Using a DECIMAL column as a partition key provides you a better match between the partition key values and the HDFS directory names than using a DOUBLE or FLOAT partitioning column.
Column statistics considerations:
Because the DECIMAL type has a fixed size, the maximum and average size fields are always filled in for column statistics, even before you run the COMPUTE STATS statement.
Compatibility with older version of DECIMAL:
This version of DECIMAL type is the default in CDH 6.0 / Impala 3.0 and higher. The key differences between this version of DECIMAL and the previous DECIMAL V1 in Impala 2.x include the following.

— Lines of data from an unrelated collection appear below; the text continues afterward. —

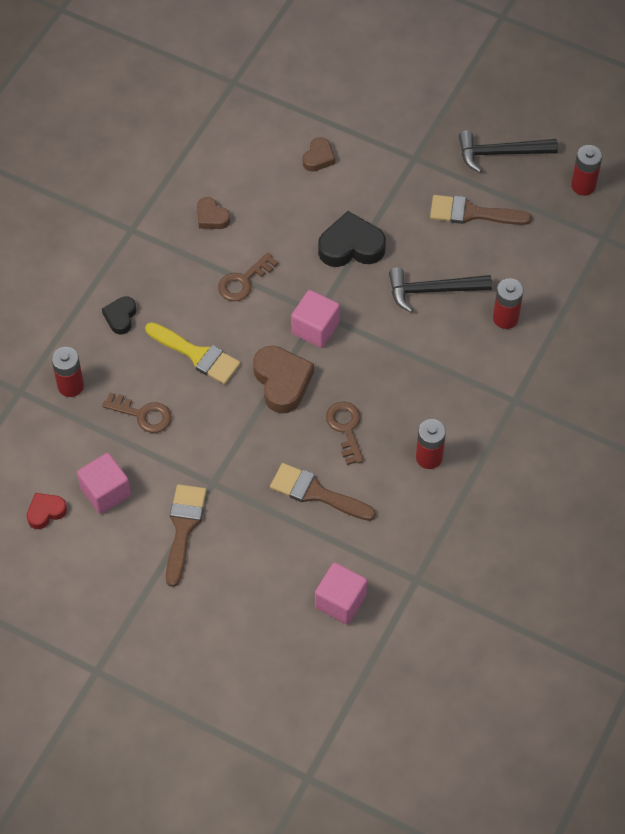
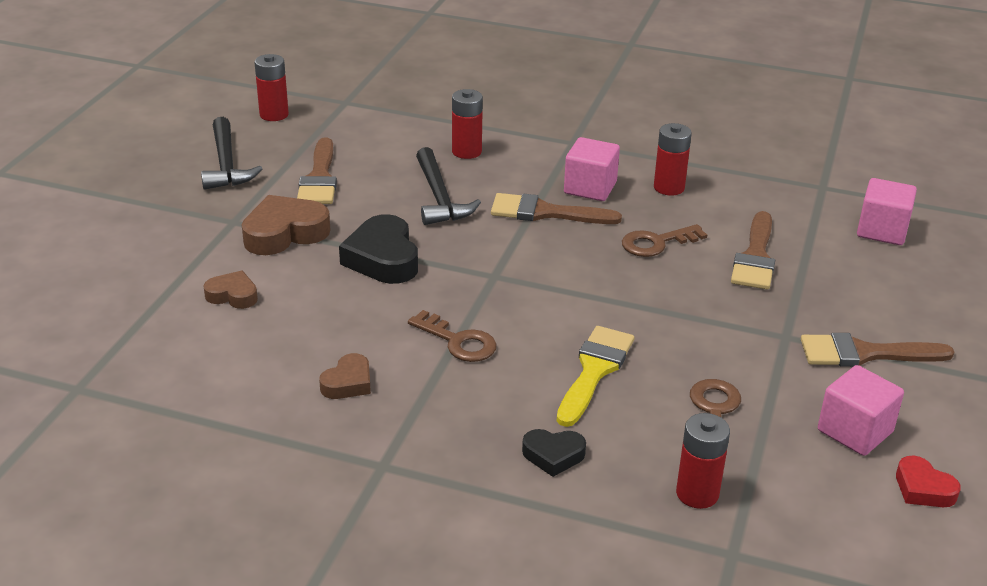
camera: 100 degrees left, 25 degrees down
(282, 382) = (610, 295): brown heart -> brown heart (285, 233)
(315, 328) = (519, 276): pink cube -> pink cube (590, 188)
(401, 360) = (545, 212): none -> brown brush

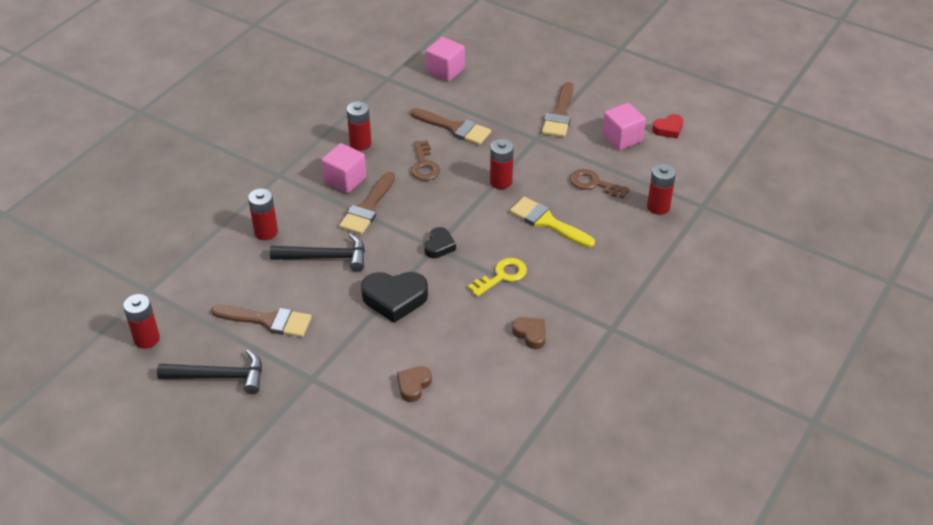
camera: 75 degrees left, 10 degrees up
(285, 233) = (341, 349): brown heart -> none
(458, 341) = (502, 276): brown key -> yellow key
(553, 455) = (618, 255): black heart -> black heart (439, 246)
(661, 314) = (501, 182): none -> red battery

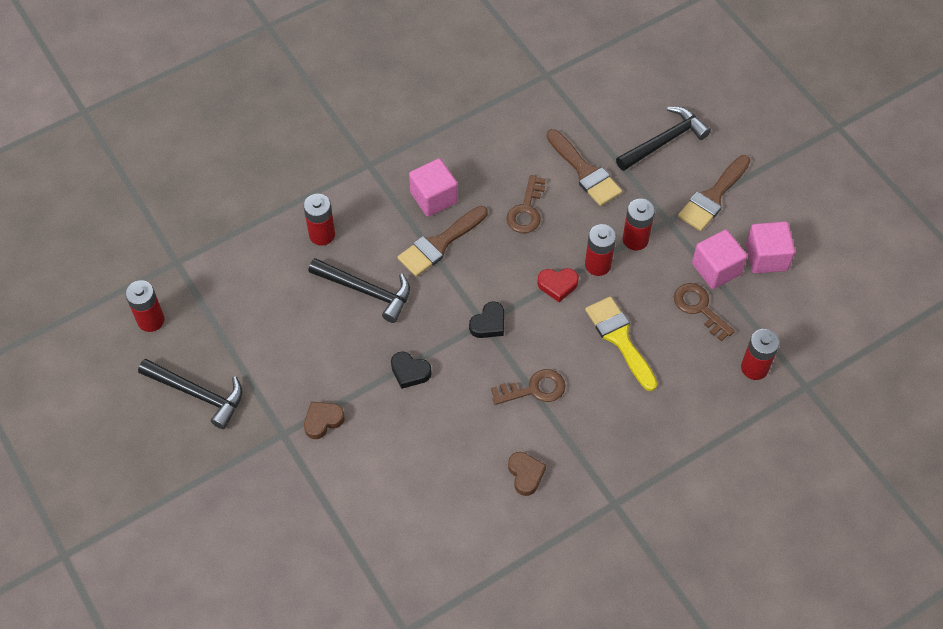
camera: 25 degrees right, 15 degrees up
(268, 321) = (273, 346): brown brush -> none
(360, 143) = (473, 155): red battery -> red battery (635, 239)
(394, 299) = (410, 372): black heart -> black heart, size x0.57
(413, 385) = (376, 485): brown heart -> brown heart (323, 421)
(445, 71) = (616, 87): pink cube -> pink cube (716, 269)
(502, 92) = (664, 141): none -> black hammer
(502, 276) = (534, 389): yellow key -> brown key
(668, 129) = (828, 265): red heart -> red heart (557, 285)

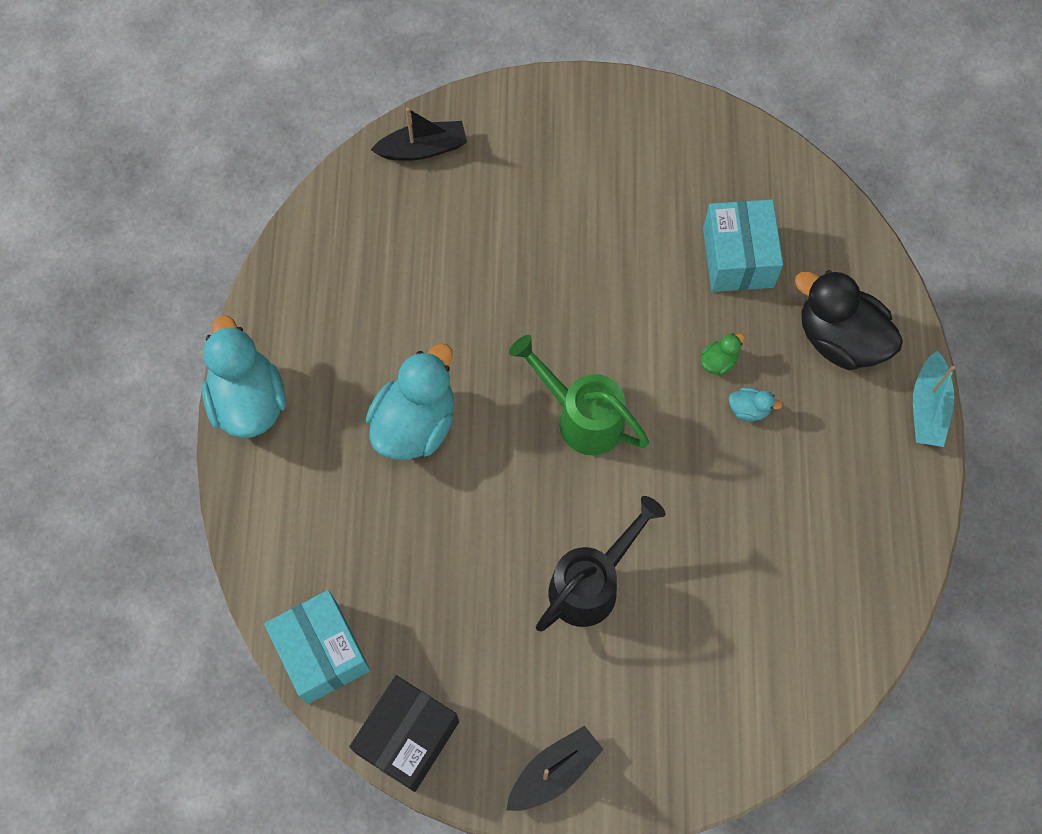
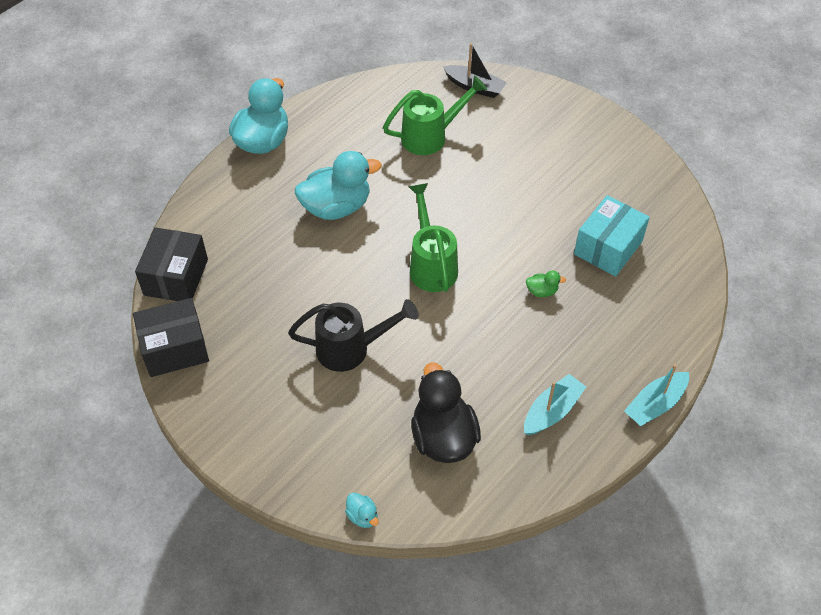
camera: 40 degrees right, 15 degrees down
(321, 652) = (176, 277): turquoise box -> black box
(434, 252) = (430, 136): none -> green watering can
(554, 772) = (232, 425): black boat -> none
(749, 409) = (536, 327): turquoise duck -> turquoise duck (362, 516)
(839, 339) = (632, 330): black duck -> black duck (443, 437)
(843, 492) = (552, 411): none -> turquoise boat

|DECIMAL in CDH 6.0 / Impala 3.0 or higher||DECIMAL in CDH 5.15 / Impala 2.12 or lower|
|Overall behavior||Returns either the result or an error.||Returns either the result or NULL with a warning.|
|Overflow behavior||Aborts with an error.||Issues a warning and returns NULL.|
|Truncation / rounding behavior in arithmetic||Truncates and rounds digits from the back.||Truncates digits from the front.|
|String cast||Truncates from the back and rounds.||Truncates from the back.|
Compatibility with other databases:
Use the DECIMAL data type in Impala for applications where you used the NUMBER data type in Oracle.
The Impala DECIMAL type does not support the Oracle idioms of * for scale.
The Impala DECIMAL type does not support negative values for precision.